Selbst wenn die Eltern - wie das Jugendamt von einem der Elternteile berichtet - andere Anfragen nach dem Aufenthalt ihrer Tochter nicht oder nicht wahrheitsgemäß beantwortet haben sollten, steht damit nicht fest, dass sie sich gegenüber einem Gericht ebenso verhalten.
Zudem hat der Antragsteller schwerwiegend gegen seine Mitwirkungspflicht (§ 27 FamFG) verstoßen.
Die Pflicht, für das Verfahren erhebliche Umstände wahrheitsgemäß und vollständig mitzuteilen, trifft ihn keineswegs nur auf Nachfrage des Gerichts. Jedenfalls Umstände, die offensichtlich für die Verfahrensführung oder für die anstehende Entscheidung von Bedeutung sind, hat jeder Beteiligte kraft der gesetzlichen geregelten Verpflichtung selbständig mitzuteilen, auch wenn das Gericht nicht nachfragt oder die Bedeutung eventuell selbst noch gar nicht erkannt hat.
Bei der Adresse der Antragsgegnerin handelt es sich um einen solchen offensichtlich bedeutsamen Umstand.
Ihr ist während des Verfahrens rechtliches Gehör zu gewähren und nach ergangener ihr ungünstiger Entscheidung die Möglichkeit der Anfechtung zu eröffnen.
Dass es auf Nachforschungen ankommen wird, wusste der Antragsteller, der selbst einen Wegzug mit unbekanntem Ziel vorgetragen hat. In dieser Lage hatte er nicht nur eine nach seiner Ansicht feststehende, gesicherte Erkenntnis mitzuteilen, sondern auch alle Anhaltspunkte, die das Gericht zu Nachforschungen nach dem Verbleib der Antragsgegnerin nutzen könnte.
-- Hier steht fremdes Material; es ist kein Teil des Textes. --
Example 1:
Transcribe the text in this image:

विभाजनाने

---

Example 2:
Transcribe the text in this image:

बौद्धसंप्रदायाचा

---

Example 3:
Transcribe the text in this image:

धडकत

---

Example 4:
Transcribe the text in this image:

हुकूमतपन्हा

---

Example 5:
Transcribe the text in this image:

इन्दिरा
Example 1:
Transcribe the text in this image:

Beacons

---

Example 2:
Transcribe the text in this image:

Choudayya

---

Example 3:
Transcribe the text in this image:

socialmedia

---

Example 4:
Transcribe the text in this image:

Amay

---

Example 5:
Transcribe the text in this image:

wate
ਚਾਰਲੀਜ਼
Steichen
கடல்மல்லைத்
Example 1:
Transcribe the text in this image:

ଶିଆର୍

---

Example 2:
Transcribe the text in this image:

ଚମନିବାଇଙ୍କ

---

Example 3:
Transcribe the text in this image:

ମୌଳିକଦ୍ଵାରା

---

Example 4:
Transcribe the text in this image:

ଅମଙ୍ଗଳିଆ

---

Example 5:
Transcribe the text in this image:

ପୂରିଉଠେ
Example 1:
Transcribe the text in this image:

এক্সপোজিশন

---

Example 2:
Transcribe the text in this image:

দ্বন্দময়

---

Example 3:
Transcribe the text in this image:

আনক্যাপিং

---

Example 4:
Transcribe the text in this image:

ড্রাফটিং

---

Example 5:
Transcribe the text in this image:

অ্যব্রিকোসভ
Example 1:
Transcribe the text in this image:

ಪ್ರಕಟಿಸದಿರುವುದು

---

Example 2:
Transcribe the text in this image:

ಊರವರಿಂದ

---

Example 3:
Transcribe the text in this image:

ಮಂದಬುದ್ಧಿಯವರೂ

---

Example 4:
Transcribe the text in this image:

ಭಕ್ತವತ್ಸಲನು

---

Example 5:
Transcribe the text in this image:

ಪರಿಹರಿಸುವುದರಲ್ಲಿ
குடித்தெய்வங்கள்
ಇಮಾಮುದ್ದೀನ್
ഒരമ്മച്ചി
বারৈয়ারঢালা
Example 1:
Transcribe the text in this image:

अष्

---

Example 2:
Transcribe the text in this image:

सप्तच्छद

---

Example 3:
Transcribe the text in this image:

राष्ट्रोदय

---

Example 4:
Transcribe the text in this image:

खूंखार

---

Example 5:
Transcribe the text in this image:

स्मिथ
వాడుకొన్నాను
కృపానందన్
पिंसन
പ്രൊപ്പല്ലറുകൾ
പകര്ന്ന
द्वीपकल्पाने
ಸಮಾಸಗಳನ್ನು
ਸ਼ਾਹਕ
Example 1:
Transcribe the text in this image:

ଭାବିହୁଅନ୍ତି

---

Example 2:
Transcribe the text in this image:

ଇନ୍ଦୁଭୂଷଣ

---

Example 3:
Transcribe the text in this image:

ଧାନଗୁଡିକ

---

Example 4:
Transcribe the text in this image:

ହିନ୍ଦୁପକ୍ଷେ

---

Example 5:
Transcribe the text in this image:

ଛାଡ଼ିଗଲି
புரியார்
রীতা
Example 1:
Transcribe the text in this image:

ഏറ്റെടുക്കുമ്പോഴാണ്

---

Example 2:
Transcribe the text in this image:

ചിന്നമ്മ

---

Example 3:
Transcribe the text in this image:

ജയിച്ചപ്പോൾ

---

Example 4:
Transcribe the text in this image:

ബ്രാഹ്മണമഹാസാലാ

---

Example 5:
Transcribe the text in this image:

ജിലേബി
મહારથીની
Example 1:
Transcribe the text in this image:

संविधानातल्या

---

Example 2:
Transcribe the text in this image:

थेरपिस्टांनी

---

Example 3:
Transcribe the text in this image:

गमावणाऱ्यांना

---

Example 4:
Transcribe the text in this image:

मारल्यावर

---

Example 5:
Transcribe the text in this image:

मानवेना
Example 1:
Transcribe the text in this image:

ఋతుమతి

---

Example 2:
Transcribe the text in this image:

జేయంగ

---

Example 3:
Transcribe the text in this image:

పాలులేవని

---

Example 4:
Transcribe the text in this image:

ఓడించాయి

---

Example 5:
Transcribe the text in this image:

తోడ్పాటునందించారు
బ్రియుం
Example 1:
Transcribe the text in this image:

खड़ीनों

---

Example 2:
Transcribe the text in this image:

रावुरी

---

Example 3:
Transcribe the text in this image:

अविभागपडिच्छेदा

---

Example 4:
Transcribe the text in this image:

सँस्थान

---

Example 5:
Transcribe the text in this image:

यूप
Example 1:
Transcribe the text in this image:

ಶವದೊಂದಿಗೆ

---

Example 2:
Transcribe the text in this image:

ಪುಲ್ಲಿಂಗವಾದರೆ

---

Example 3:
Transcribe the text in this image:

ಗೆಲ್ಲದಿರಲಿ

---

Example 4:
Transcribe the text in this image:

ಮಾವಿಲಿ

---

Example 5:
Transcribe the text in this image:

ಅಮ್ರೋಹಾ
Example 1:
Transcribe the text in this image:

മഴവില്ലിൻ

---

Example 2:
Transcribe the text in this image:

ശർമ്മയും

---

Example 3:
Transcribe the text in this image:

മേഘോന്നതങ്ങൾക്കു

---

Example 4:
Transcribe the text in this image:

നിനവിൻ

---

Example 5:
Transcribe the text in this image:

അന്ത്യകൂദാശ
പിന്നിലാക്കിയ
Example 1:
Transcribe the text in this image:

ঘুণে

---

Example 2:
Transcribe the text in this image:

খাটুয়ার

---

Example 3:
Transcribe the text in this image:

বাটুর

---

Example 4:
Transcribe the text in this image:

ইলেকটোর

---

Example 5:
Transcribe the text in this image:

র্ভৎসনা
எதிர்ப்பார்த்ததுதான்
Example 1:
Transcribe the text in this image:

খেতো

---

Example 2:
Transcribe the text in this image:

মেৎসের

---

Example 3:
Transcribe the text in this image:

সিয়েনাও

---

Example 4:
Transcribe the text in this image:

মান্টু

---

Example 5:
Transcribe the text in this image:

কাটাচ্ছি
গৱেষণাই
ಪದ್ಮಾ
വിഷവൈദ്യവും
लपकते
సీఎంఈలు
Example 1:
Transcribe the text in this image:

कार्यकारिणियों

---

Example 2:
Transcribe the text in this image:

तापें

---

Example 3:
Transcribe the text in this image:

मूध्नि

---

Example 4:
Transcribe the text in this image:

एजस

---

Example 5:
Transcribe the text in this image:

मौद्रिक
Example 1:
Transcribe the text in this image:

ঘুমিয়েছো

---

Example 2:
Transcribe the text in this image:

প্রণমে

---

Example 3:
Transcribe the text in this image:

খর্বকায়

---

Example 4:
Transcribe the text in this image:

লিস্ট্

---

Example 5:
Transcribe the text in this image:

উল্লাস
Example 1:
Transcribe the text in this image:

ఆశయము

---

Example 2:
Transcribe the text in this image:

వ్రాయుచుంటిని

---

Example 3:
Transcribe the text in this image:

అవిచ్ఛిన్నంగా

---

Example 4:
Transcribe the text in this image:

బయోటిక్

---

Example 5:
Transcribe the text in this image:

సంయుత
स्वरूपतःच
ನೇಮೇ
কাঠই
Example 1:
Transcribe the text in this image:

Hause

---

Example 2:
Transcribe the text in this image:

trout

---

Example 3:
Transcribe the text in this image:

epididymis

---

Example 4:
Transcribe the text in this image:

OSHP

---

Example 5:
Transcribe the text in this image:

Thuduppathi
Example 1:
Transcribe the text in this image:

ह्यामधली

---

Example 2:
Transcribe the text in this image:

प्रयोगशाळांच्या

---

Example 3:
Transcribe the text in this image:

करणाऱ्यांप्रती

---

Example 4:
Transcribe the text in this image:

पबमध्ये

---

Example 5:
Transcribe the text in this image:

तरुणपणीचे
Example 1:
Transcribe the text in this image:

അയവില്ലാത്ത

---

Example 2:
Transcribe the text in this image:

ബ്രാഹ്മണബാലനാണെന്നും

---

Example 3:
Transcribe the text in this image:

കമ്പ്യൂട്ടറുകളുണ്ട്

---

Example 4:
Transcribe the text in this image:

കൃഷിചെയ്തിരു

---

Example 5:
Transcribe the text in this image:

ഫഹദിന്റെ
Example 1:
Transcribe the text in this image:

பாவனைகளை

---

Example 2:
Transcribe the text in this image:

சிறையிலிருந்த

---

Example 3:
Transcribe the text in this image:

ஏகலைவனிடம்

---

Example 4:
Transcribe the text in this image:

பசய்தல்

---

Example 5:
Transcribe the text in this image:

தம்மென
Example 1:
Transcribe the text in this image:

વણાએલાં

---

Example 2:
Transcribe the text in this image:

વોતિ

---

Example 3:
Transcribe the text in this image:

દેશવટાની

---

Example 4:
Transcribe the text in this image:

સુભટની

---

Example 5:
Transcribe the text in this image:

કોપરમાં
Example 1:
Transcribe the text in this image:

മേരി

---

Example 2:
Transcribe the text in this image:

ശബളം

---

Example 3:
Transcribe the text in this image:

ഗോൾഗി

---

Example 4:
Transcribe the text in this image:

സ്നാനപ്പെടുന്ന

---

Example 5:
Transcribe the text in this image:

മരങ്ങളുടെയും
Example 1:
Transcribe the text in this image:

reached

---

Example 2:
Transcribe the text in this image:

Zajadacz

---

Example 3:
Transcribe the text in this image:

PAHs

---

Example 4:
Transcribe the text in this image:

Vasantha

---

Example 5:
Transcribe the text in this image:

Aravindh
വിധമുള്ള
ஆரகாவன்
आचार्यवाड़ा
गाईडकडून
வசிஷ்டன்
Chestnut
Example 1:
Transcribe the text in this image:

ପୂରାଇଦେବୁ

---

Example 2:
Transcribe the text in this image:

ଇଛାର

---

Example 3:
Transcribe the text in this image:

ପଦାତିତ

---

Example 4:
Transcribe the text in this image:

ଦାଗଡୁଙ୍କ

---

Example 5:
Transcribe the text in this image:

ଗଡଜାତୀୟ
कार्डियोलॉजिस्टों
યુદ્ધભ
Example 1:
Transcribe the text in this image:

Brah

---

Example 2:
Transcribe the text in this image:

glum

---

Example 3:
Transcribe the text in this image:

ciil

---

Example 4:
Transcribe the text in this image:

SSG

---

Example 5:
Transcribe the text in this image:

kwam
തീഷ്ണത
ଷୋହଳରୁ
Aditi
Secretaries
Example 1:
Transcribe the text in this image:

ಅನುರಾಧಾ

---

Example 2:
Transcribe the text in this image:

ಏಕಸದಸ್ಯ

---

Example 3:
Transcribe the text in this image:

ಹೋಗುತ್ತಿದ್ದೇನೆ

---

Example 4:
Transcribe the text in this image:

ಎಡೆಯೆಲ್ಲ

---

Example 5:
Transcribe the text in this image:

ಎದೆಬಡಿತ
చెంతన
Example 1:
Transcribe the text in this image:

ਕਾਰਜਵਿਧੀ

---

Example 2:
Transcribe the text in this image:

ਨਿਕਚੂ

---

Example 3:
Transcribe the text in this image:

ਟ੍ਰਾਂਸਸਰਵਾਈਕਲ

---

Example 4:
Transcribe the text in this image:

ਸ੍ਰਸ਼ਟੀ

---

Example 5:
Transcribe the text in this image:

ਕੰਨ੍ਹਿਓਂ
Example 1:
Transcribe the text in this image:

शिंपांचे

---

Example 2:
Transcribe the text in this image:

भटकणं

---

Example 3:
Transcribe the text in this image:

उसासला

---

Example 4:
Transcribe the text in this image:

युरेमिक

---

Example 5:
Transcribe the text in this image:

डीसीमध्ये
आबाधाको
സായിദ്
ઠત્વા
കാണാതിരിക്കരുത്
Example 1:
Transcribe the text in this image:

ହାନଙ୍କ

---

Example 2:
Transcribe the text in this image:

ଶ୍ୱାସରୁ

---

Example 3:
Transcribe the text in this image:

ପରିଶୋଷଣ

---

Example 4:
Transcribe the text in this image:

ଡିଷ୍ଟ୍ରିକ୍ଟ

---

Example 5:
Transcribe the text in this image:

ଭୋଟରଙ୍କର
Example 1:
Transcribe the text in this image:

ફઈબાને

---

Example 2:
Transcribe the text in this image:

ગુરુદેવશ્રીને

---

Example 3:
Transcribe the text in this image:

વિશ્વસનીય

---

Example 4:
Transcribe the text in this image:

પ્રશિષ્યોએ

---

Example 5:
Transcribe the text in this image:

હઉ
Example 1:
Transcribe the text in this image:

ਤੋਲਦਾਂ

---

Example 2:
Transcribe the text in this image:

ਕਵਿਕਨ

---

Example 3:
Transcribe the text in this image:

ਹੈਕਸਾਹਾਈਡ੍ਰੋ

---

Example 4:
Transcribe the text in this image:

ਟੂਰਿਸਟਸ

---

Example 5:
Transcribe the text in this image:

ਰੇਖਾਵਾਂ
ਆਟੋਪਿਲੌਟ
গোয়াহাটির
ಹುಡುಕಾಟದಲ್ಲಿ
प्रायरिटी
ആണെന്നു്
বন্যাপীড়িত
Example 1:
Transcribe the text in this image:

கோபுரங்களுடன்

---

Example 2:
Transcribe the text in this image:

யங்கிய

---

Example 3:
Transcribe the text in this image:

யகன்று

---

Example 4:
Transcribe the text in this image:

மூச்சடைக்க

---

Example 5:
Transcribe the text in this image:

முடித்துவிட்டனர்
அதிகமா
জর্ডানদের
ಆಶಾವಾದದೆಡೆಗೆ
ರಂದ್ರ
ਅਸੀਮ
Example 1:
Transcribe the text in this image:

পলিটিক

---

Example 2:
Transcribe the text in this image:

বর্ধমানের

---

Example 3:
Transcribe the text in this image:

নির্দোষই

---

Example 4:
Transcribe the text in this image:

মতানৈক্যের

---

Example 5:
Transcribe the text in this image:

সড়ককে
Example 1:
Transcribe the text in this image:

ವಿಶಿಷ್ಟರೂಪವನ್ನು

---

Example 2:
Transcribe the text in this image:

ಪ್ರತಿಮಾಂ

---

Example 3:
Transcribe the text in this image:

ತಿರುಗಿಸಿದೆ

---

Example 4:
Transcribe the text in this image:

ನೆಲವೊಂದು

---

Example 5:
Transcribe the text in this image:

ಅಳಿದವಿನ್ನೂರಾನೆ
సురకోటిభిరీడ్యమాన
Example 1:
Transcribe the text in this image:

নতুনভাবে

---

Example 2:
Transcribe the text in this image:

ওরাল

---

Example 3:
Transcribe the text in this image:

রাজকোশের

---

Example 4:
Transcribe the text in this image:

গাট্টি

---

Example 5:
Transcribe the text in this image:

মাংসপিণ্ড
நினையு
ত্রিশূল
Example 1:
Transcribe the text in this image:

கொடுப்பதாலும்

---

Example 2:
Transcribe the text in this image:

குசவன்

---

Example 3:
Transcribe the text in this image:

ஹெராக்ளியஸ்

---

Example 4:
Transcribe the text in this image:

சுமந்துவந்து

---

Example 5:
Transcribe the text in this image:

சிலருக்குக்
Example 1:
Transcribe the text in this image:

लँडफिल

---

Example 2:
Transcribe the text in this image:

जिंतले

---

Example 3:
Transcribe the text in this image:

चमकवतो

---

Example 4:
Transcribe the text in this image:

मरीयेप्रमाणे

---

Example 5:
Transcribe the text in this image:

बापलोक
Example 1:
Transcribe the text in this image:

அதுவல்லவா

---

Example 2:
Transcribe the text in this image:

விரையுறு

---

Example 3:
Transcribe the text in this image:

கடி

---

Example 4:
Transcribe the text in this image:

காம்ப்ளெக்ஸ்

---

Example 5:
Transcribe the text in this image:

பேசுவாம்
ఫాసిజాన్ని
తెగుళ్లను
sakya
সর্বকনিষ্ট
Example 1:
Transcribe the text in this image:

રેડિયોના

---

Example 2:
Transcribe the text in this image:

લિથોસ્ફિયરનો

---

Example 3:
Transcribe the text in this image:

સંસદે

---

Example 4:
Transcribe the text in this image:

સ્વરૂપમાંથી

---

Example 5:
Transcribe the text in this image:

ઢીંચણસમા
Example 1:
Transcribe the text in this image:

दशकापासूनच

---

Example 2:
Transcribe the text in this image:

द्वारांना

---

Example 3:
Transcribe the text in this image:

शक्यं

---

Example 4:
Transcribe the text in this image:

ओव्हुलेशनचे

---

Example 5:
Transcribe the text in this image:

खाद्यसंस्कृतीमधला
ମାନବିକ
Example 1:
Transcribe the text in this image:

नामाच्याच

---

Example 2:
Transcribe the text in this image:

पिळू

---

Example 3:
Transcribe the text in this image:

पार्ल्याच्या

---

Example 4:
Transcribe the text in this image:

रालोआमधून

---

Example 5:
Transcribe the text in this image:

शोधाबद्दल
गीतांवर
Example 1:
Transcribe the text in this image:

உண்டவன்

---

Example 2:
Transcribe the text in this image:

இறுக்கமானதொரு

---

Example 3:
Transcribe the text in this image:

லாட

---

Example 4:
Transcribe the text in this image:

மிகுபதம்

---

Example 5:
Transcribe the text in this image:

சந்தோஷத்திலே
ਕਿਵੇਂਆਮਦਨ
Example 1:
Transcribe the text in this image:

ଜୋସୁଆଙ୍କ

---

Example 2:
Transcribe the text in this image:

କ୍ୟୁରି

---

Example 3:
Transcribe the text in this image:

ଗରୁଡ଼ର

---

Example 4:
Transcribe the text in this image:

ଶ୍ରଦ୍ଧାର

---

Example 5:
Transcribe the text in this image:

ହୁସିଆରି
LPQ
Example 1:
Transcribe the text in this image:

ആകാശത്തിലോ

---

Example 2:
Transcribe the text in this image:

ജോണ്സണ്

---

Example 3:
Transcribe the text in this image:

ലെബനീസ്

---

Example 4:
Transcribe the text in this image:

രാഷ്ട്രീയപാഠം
Ein solcher Anhaltspunkt war die dem Antragsteller bekanntgewordene Adresse, auch wenn er selbst dort bislang keinen Kontakt zur Antragsgegnerin herstellen konnte. Es kann nicht anders als eine schwere Nachlässigkeit beurteilt werden, diese Adresse vor dem Beginn dieses Verfahrens dem Bundesamt für Justiz und dem Oberlandesgericht Köln im Rückführungsverfahren und nach dem Abschluss dieses Verfahrens der Staatsanwaltschaft Potsdam im Ermittlungsverfahren mitzuteilen, nicht aber dem Amtsgericht während des Verlaufs dieses Verfahrens.
Diese Nachlässigkeit wiegt auch als Sorgfaltsmangel schwer, so dass hier nicht vertieft werden muss, ob dieses Verhalten als ein bewusst unredliches Erschleichen einer öffentlichen Zustellung sowohl der Antragsschrift als auch des angefochtenen Beschlusses beurteilt werden muss.
Wäre dem Amtsgericht die Adresse bekannt gewesen, so hätte es bei der Stadtverwaltung nachfragen können. So hätte auch ein Umzug der Antragsgegnerin an eine andere Adresse mitgeteilt werden können, denn die Antragsgegnerin hat sich - wie sie lückenlos nachgewiesen hat - stets ordnungsgemäß umgemeldet.